Partisans try to assassinate ‘collaborator’ Donetsk judge
Ukrainian fighters shoot pro-Russian official who handed death sentences to British prisoners of war
UKRAINIAN partisans yesterday tried to assassinate a judge in the rebel Donetsk region who handed down death sentences to two British prisoners of war.
Pro-Russia Alexander Nikulin was shot several times on Friday evening in a town in the eastern part of Donetsk and left badly injured.
“His condition is assessed by doctors to be stable but serious,” Denis Pushilin, the Kremlin-installed head of Donetsk region, said on his Telegram channel.
Ukraine’s military has not claimed responsibility but it is the latest example of partisan attacks on collaborator officials in regions that Russia annexed after sham referendums in September.
Most of the assassinations have targeted officials in the southern Kherson region – rarely have they happened in the Donbas.
Mr Nikulin was reviled by the Ukrainian fighters military and its International Legion for handing down death sentences to prisoners of war.
In June, he sentenced Britons Aiden Aslin and Shaun Pinner to death after a sham trial in Donetsk. They had been captured a few months earlier after the surrender of Ukrainian forces in Mariupol. They were pictured standing in a cage with their heads shaved, showing signs of malnutrition and beatings as Mr Nikulin handed them their death sentences.
They were released in September as part of a deal brokered by Saudi Crown Prince Mohammed bin Salman.
Analysts have said that partisans have intensified their attacks against collaborator officials over the past couple of months as the Ukrainian army has pushed back Russian forces around Kharkiv in the north east and Kherson in the south.
The Kremlin has responded to its battlefield losses by firing cruise missiles and launching drone attacks on Ukraine’s cities.

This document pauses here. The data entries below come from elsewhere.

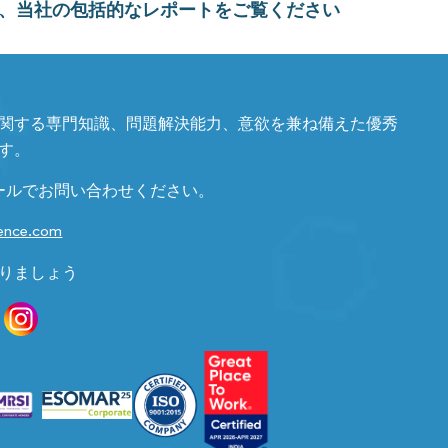
、当社の包括的なレポートをご覧ください
関する専門知識、問題解決能力、意欲を兼ね備えた優秀
す。
ールでお問い合わせください。
gence.com
りましょう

Western intelligence said that the drones have been bought from Iran and then repainted and rebranded as Russian.
Yesterday, the Iranian government admitted for the first time that it had sold drones to the Kremlin although it said that the deal was made before Russia’s full-scale invasion and not in July when Vladimir Putin visited Tehran.
“We gave a limited number of drones to Russia months before the Ukraine war,” Iranian foreign minister Hossein Amir-Abdollahian told reporters.
The Kremlin has said that the drone swarms have targeted essential military-civilian infrastructure, but they have also killed several people and the Ukrainian government has warned Iran that it will retaliate.
Ukrainian officials have previously said that the Kremlin is deliberately targeting civilian infrastructure to try to crush morale before winter.
They have said that Russian attacks have destroyed around 40 per cent of its power-generating capacity.
Now Ukrenergo, the national energy company, has said that it needs to introduce “emergency power outages” instead of hourly blackouts to ration energy more severely. In a message it said: “Dear Ukrainians, please do not abandon the habit of consciously treating electricity consumption.”
Separately, in Russia, security services arrested a soldier about to be redeployed to Ukraine after he allegedly killed at least 13 people by setting fire to a nightclub in Kostroma, a town in central Russia.
Stanislav Ionkin, 23, had been injured in August by shelling and was recuperating in a hospital in Russia. He was reportedly due to return to his unit and possibly be sent back to the front line in Ukraine later this month.
Video uploaded on to the Telegram app showed Russian security services wearing balaclavas and armed with pistols marching a handcuffed Mr Ionkin into a police station. It is unclear if he deliberately fired the fireworks into the Polygon nightclub.
In October two Tajik men mobilised into the Russian army were blamed for killing at least 11 other conscripts at a rifle range in southern Russia.